I have the following dataframe:
client_id location_id region_name location_name
1 123 Florida location_ABC
6 123 Florida(P) location_ABC
6 845 Miami(P) location_THE
1 386 Boston location_WOP
6 386 Boston(P) location_WOP
What I'm trying to do is:
- If some location_id has more than one client_id, I'll pick the client_id == 1.
- If some location_id has only one client_id, I'll pick whatever row it is.
If we were implementing only one logic, it should be as simple as df[df['client_id'] == 1]
. But I can not figure out how to perform this type of filtering that requires verifying more rows at the same time (figure out how to check if some location_id has more then one client_id, for example).
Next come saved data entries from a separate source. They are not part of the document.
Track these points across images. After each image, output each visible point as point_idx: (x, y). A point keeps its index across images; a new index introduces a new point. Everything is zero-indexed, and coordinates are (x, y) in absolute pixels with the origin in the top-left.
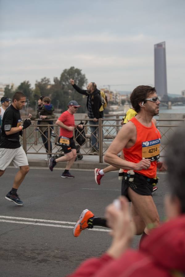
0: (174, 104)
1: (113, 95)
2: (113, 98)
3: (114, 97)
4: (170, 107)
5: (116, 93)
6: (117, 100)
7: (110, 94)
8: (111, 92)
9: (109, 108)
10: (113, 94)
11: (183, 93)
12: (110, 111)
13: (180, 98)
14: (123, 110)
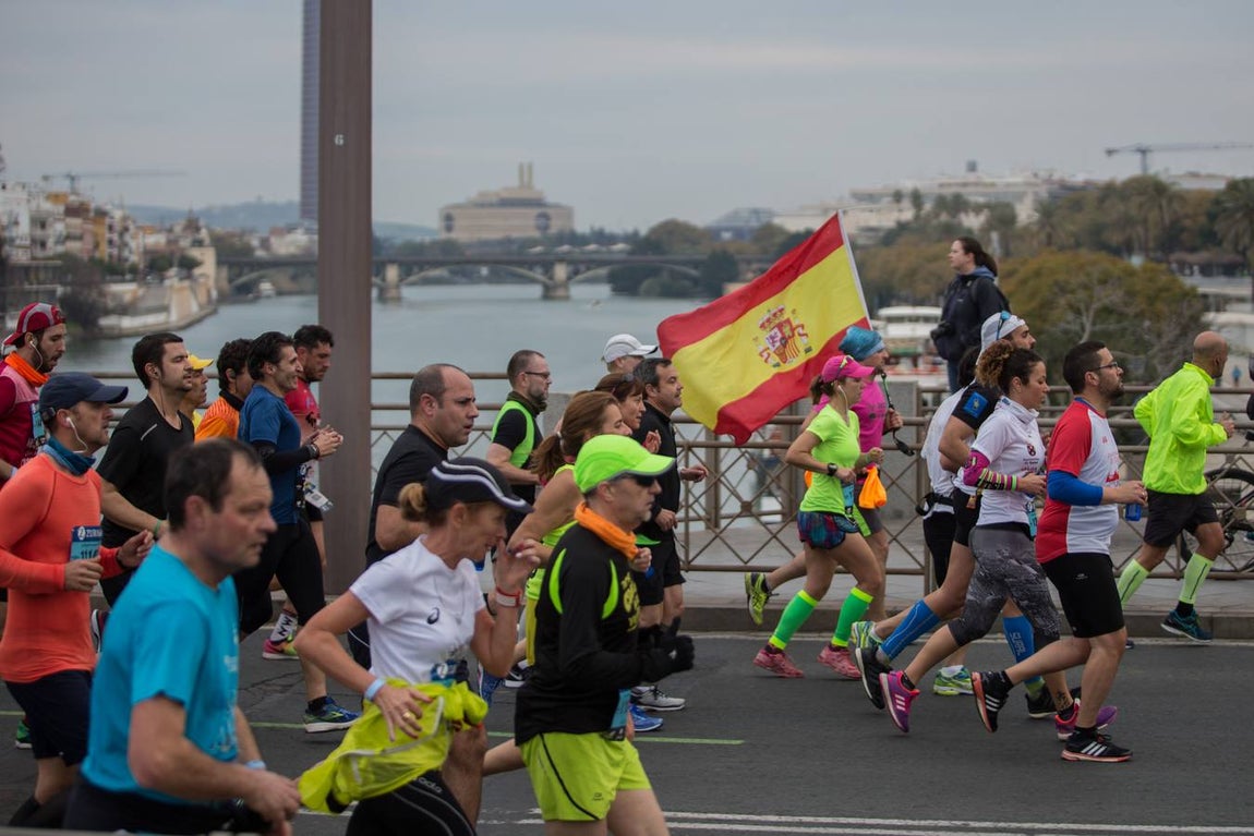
0: (412, 278)
1: (111, 228)
2: (111, 242)
3: (115, 237)
4: (392, 293)
5: (125, 219)
6: (126, 253)
7: (95, 221)
8: (102, 214)
9: (102, 294)
10: (108, 221)
11: (448, 219)
12: (107, 312)
13: (434, 244)
14: (165, 309)
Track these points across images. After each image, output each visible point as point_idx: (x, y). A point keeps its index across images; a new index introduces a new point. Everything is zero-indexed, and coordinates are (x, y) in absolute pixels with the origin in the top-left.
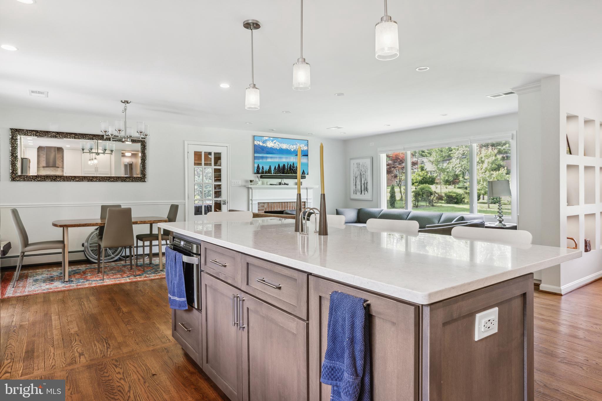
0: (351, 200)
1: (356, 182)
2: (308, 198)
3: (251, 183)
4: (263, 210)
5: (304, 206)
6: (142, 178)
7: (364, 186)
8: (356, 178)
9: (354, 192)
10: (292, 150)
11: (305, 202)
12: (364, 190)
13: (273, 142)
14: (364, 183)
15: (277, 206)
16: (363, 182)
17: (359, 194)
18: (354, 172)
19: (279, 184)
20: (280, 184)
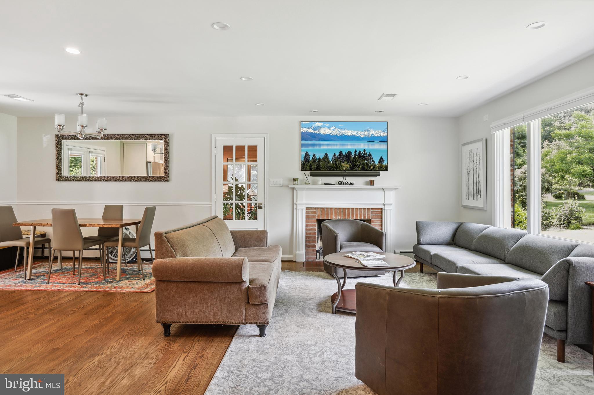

So, in this scenario, the resulting data frame would be:
client_id location_id region_name location_name
1 123 Florida location_ABC
6 845 Miami(P) location_THE
1 386 Boston location_WOP
Any ideas?
CodePudding user response:
You can use idxmax
with a custom groupby on the boolean Series equal to your preferred id, then slice:
out = df.loc[df['client_id'].eq(1).groupby(df['location_id'], wort=False).idxmax()]
output:
client_id location_id region_name location_name
0 1 123 Florida location_ABC
2 6 845 Miami(P) location_THE
3 1 386 Boston location_WOP